Top of Given records

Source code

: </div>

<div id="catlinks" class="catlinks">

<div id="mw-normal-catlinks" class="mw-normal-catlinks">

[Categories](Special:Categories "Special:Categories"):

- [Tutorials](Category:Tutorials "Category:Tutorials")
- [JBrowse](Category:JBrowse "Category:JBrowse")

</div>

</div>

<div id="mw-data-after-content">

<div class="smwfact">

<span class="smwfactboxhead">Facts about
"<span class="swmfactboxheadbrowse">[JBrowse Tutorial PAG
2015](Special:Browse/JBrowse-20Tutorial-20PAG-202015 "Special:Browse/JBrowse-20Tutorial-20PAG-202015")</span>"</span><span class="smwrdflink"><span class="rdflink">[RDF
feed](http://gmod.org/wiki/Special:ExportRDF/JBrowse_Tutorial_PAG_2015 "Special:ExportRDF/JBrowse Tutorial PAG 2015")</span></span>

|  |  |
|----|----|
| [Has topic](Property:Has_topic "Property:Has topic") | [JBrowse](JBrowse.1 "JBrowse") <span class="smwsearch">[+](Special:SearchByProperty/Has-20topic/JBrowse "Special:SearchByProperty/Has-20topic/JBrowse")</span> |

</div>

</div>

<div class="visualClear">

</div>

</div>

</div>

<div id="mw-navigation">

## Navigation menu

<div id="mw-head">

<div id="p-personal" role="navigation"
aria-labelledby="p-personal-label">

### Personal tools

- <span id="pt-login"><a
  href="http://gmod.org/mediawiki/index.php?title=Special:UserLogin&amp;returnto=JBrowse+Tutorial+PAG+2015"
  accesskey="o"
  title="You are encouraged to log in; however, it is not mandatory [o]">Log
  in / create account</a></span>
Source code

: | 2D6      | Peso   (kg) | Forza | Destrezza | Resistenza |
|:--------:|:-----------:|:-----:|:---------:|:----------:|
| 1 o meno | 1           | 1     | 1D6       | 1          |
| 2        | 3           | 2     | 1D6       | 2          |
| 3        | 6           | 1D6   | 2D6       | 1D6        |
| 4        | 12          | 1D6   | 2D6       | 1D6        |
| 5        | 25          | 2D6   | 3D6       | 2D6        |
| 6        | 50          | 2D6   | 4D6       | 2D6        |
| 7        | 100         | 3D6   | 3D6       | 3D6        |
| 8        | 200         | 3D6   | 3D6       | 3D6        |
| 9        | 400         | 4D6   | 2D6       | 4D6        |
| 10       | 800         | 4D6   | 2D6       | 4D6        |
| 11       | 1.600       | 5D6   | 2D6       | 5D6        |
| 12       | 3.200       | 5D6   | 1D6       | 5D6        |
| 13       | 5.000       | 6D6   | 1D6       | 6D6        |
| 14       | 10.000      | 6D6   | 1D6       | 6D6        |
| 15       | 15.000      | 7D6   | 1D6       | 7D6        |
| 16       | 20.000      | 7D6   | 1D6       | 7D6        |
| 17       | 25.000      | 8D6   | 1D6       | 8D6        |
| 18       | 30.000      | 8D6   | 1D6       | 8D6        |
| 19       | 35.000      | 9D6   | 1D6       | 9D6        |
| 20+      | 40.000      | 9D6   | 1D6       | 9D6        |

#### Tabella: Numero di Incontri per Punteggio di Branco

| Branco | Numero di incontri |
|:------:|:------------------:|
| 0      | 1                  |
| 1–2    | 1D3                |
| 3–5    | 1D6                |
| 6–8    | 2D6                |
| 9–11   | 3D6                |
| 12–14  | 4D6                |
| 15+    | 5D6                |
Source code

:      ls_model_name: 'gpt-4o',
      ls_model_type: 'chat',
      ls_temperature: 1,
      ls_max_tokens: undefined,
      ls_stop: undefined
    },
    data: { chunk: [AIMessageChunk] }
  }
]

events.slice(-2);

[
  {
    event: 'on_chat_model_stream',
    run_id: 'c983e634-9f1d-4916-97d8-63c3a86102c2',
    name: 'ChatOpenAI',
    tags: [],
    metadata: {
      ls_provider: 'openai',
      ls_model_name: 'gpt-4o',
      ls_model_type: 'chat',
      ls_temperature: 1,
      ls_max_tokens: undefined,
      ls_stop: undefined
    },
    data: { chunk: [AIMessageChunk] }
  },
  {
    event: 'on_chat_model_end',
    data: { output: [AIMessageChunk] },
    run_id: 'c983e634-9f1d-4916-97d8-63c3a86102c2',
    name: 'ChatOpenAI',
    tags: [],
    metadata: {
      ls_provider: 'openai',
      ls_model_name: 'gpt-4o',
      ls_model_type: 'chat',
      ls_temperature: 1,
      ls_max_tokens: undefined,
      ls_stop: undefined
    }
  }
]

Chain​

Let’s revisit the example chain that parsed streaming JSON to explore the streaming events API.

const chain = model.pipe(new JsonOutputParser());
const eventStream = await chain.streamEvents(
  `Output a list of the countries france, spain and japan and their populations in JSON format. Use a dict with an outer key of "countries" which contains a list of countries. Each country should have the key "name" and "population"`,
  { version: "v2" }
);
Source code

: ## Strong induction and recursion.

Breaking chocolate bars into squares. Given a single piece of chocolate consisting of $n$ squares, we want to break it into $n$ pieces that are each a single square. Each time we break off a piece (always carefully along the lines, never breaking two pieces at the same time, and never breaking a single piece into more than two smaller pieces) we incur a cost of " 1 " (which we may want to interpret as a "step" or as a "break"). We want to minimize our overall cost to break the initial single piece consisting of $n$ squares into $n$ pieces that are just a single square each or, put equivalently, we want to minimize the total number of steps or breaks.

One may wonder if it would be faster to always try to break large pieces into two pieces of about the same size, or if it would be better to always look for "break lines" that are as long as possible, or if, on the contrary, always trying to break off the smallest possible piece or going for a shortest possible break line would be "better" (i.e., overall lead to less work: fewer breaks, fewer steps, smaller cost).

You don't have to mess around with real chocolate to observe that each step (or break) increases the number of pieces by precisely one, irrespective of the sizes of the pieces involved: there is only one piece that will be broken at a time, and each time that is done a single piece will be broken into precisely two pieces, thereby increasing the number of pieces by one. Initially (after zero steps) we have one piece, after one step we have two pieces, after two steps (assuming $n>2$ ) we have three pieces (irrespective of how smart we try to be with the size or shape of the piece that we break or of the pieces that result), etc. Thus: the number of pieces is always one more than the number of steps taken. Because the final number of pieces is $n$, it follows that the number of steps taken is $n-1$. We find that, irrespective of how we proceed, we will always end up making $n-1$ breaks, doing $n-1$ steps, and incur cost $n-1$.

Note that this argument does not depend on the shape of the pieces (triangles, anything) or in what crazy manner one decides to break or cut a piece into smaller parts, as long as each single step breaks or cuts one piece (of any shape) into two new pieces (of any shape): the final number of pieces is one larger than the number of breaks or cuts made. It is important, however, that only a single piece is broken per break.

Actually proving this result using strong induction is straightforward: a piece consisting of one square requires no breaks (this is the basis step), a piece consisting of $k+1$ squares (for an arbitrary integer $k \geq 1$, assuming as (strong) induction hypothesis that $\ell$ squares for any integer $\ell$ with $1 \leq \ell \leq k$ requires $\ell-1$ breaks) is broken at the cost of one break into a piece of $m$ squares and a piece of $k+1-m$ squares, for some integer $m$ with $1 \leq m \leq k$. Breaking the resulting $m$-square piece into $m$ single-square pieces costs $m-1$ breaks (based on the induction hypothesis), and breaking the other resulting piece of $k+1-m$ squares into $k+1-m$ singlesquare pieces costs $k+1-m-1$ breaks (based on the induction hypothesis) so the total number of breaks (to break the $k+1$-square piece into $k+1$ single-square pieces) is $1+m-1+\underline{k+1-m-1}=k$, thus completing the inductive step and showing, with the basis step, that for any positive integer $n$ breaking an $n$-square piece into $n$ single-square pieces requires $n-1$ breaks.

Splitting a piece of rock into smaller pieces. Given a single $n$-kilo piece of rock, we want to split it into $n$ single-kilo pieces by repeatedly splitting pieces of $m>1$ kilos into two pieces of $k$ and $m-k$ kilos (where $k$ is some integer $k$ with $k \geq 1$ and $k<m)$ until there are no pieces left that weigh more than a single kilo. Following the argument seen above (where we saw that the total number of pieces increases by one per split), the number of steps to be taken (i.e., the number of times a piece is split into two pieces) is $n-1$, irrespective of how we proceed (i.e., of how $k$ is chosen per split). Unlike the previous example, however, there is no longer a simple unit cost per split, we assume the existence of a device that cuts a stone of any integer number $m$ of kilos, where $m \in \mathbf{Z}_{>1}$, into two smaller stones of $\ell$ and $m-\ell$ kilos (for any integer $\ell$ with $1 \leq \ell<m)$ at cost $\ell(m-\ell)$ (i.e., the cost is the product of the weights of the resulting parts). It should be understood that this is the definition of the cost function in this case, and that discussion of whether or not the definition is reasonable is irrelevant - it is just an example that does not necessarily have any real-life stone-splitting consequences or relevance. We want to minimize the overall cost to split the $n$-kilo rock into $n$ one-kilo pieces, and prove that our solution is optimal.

Bottom of Given records

To do
How many of the lines in the material hold the word "http"? Give that number alone.

Answer for this exercise
2